● **Things to do**:
1) Condense the paragraph of the passage on trials of treatment-refractory depression that begins "Since 1996, the CONSORT statement" into a short bulleted list that keeps its main facts.
2) Write the next paragraph of the passage on trials of treatment-refractory depression, following on from its final sentence.

The major limitation of the review reflects the major weakness of the constituent trials. Almost all the studies were small in size. Only 2 of the 17 trials had 25 or more subjects in a randomised group. A trial with 25 subjects in each group would be able to detect the difference between 10% and 50% recovery with 80% power and 5% significance. This is a large difference in outcome, much larger than the 14% difference reported in a recent meta-analysis of fluoxetine v. placebo (Bech et al, 2000). A trial would have to randomise 219 subjects to each group to detect a difference between 10% and 20% recovery with 80% power and 5% significance. All the trials in this study were therefore severely underpowered. Small trials can also lead to a failure of randomisation, resulting in an imbalance between the randomised groups. We came across two studies where this had occurred and excluded them, but smaller degrees of imbalance might still be present.
Publication bias was impossible to assess as the trials studied such a diverse range of interventions. It is usually assumed that systematic reviews of small trials are likely to be more susceptible to publication bias than those that include larger trials. Even meta-analysis of moderately sized trials can provide biased conclusions (LeLorier et al, 1997).
Since 1996, the CONSORT statement has provided guidance on the reporting of RCTs (Begg et al, 1996). None of the 17 studies, including those published after the CONSORT statement, followed all aspects of its guidance. Trials with inadequate concealment of allocation are associated with an increased estimate of benefit (Moher et al, 1998). Only one trial described how they kept the allocation of subjects concealed from the clinicians involved in their care (Perez et al, 1999). Overall, the trials did not meet the current expectations concerning the adequate reporting of randomised trials.
The World Psychiatric Association (1974) defined treatment-refractory depression as a failure to respond after a 4- to 6-week period on a recommended dose of antidepressant. When planning the review and without prior knowledge of the included studies, we chose to set our inclusion criteria using a time limit of 4 weeks. This minimum time limit was considered appropriate for a systematic review as it would ensure that we collected all relevant studies. It also reflected the commonest clinical dilemma: what to do next after lack of response to an antidepressant. We were surprised that we excluded nine trials on the grounds that they defined treatment-refractory depression using a time limit of 3 weeks. Because the response to antidepressants can be delayed, we think this definition is rather too broad. We also excluded 14 trials on the grounds that they included both patients with bipolar and with unipolar depression. The management of depression in those with bipolar depression differs in some important respects from those with unipolar depression. Antidepressants are used more cautiously in case this precipitates a manic relapse. In the context of a trial, a manic relapse might lead to an apparent ‘improvement’ in depression scores. Most people with established bipolar disorder would also be on a mood stabiliser such as lithium.

● **Provided information**:
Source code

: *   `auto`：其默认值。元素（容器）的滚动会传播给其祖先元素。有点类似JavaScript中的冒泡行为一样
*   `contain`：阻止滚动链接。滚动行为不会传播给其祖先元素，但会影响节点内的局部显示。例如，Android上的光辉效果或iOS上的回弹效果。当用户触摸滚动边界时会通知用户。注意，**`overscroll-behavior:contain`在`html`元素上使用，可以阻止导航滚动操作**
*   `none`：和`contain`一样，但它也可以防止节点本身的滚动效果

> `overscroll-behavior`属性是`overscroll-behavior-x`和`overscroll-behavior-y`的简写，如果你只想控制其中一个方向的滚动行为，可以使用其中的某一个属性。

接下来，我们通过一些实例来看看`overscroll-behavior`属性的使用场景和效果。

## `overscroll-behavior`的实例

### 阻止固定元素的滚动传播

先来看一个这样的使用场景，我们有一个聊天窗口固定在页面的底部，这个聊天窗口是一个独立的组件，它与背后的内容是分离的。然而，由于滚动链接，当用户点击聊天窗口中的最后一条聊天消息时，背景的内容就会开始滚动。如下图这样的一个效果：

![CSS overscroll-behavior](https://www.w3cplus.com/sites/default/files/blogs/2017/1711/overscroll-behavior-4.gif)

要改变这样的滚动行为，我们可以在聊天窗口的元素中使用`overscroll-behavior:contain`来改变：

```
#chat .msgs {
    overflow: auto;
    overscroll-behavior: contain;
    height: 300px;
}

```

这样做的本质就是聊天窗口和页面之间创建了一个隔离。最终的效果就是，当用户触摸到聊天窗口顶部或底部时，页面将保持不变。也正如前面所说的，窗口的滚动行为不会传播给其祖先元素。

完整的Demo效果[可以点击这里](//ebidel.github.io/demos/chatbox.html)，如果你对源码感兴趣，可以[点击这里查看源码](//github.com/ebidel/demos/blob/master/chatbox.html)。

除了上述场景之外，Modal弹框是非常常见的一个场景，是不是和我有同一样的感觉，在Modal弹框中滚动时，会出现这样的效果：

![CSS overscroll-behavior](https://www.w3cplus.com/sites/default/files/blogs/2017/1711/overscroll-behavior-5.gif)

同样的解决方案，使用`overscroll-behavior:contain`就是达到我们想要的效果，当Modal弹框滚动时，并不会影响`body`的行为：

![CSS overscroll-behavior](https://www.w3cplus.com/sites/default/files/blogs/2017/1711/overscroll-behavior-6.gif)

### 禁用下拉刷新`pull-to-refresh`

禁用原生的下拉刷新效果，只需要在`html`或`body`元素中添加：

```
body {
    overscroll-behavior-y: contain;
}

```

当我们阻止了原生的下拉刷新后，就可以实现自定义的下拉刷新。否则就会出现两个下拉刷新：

● **Answers to the tasks**:
1)
- The CONSORT statement has guided the reporting of RCTs since 1996 (Begg et al, 1996).
- None of the 17 studies followed all of its guidance, including those published after it appeared.
- Inadequate concealment of allocation is associated with an increased estimate of benefit (Moher et al, 1998).
- Only one trial described how allocation was kept concealed from the clinicians caring for subjects (Perez et al, 1999).
- Overall, the trials did not meet current expectations for the reporting of randomised trials.

2)
Design of trials
We excluded the second phase of crossover designs as these are inappropriate for antidepressant trials in which subjects may recover. Antidepressants have a delay of 2-3 weeks before they take effect and so short periods before crossover are uninformative, as acknowledged by Tyrer et al (1987).
We identified four different designs in our included studies. Four studies compared an antidepressant v. a placebo, thus investigating removing an antidepressant agent and replacing with placebo. Because some subjects with ‘ treatment-refractory depression’ will have had a partial response, removal of antidepressant would be expected to lead to a worsening of symptoms. Two of the four trials using this design found improved recovery on active antidepressant. These results argue against stopping antidepressant medication in those who have not had a good response.
Four trials compared two active treatments. This also investigates switching to another antidepressant following failure to respond. However, the most relevant trial (Poirier & Boyer, 1999), which compared venlafaxine and paroxetine, included subjects that had been exposed to either selective serotonin reuptake inhibitors, tricyclics or both. To study the policy of switching to a new antidepressant, a more informative design would be to recruit subjects who had been treated with a single class of antidepressant and then randomise to either staying on the same class of antidepressant or switching to an alternative class. This design was used (Shelton et al, 2001) to compare remaining on fluoxetine with switching to olanzapine.
The most informative designs were those in which an augmenting agent was added to antidepressant medication and compared with a placebo and antidepressant. Our finding that 14% (95% CI 8-23%) of the placebo group recovered emphasises the necessity of a placebo comparison for studies of augmentation.
The two lithium trials were small, with only 50 patients in all, and treated subjects for 1-2 weeks, a relatively short duration. Although there was a statistically significant benefit for lithium, the confidence intervals are so wide (2-49%) that it does not exclude an inconsequential benefit. Meta-analysis of small trials often leads to unreliable results as randomisation is less effective and publication bias more common. These studies provide very weak evidence to support the use of lithium, although it is a common strategy and has widespread clinical support.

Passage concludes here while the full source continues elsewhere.